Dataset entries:
────────
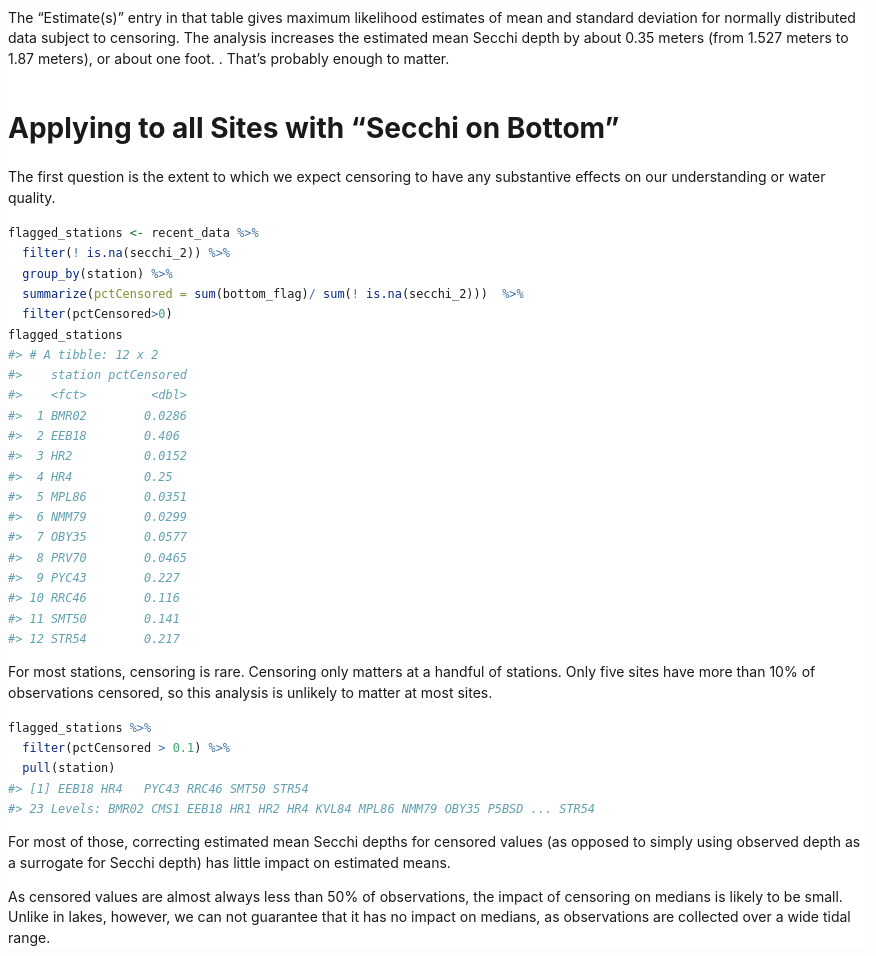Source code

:The “Estimate(s)” entry in that table gives maximum likelihood estimates
of mean and standard deviation for normally distributed data subject to
censoring. The analysis increases the estimated mean Secchi depth by
about 0.35 meters (from 1.527 meters to 1.87 meters), or about one foot.
. That’s probably enough to matter.

# Applying to all Sites with “Secchi on Bottom”

The first question is the extent to which we expect censoring to have
any substantive effects on our understanding or water quality.

``` r
flagged_stations <- recent_data %>%
  filter(! is.na(secchi_2)) %>%
  group_by(station) %>%
  summarize(pctCensored = sum(bottom_flag)/ sum(! is.na(secchi_2)))  %>%
  filter(pctCensored>0)
flagged_stations
#> # A tibble: 12 x 2
#>    station pctCensored
#>    <fct>         <dbl>
#>  1 BMR02        0.0286
#>  2 EEB18        0.406 
#>  3 HR2          0.0152
#>  4 HR4          0.25  
#>  5 MPL86        0.0351
#>  6 NMM79        0.0299
#>  7 OBY35        0.0577
#>  8 PRV70        0.0465
#>  9 PYC43        0.227 
#> 10 RRC46        0.116 
#> 11 SMT50        0.141 
#> 12 STR54        0.217
```

For most stations, censoring is rare. Censoring only matters at a
handful of stations. Only five sites have more than 10% of observations
censored, so this analysis is unlikely to matter at most sites.

``` r
flagged_stations %>% 
  filter(pctCensored > 0.1) %>%
  pull(station)
#> [1] EEB18 HR4   PYC43 RRC46 SMT50 STR54
#> 23 Levels: BMR02 CMS1 EEB18 HR1 HR2 HR4 KVL84 MPL86 NMM79 OBY35 P5BSD ... STR54
```

For most of those, correcting estimated mean Secchi depths for censored
values (as opposed to simply using observed depth as a surrogate for
Secchi depth) has little impact on estimated means.

As censored values are almost always less than 50% of observations, the
impact of censoring on medians is likely to be small. Unlike in lakes,
however, we can not guarantee that it has no impact on medians, as
observations are collected over a wide tidal range.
────────
#### Exercise prompt
Pictures aside, write out all of the records exactly.

#### Answer section
Source code

:The “Estimate(s)” entry in that table gives maximum likelihood estimates
of mean and standard deviation for normally distributed data subject to
censoring. The analysis increases the estimated mean Secchi depth by
about 0.35 meters (from 1.527 meters to 1.87 meters), or about one foot.
. That’s probably enough to matter.

# Applying to all Sites with “Secchi on Bottom”

The first question is the extent to which we expect censoring to have
any substantive effects on our understanding or water quality.

``` r
flagged_stations <- recent_data %>%
  filter(! is.na(secchi_2)) %>%
  group_by(station) %>%
  summarize(pctCensored = sum(bottom_flag)/ sum(! is.na(secchi_2)))  %>%
  filter(pctCensored>0)
flagged_stations
#> # A tibble: 12 x 2
#>    station pctCensored
#>    <fct>         <dbl>
#>  1 BMR02        0.0286
#>  2 EEB18        0.406 
#>  3 HR2          0.0152
#>  4 HR4          0.25  
#>  5 MPL86        0.0351
#>  6 NMM79        0.0299
#>  7 OBY35        0.0577
#>  8 PRV70        0.0465
#>  9 PYC43        0.227 
#> 10 RRC46        0.116 
#> 11 SMT50        0.141 
#> 12 STR54        0.217
```

For most stations, censoring is rare. Censoring only matters at a
handful of stations. Only five sites have more than 10% of observations
censored, so this analysis is unlikely to matter at most sites.

``` r
flagged_stations %>% 
  filter(pctCensored > 0.1) %>%
  pull(station)
#> [1] EEB18 HR4   PYC43 RRC46 SMT50 STR54
#> 23 Levels: BMR02 CMS1 EEB18 HR1 HR2 HR4 KVL84 MPL86 NMM79 OBY35 P5BSD ... STR54
```

For most of those, correcting estimated mean Secchi depths for censored
values (as opposed to simply using observed depth as a surrogate for
Secchi depth) has little impact on estimated means.

As censored values are almost always less than 50% of observations, the
impact of censoring on medians is likely to be small. Unlike in lakes,
however, we can not guarantee that it has no impact on medians, as
observations are collected over a wide tidal range.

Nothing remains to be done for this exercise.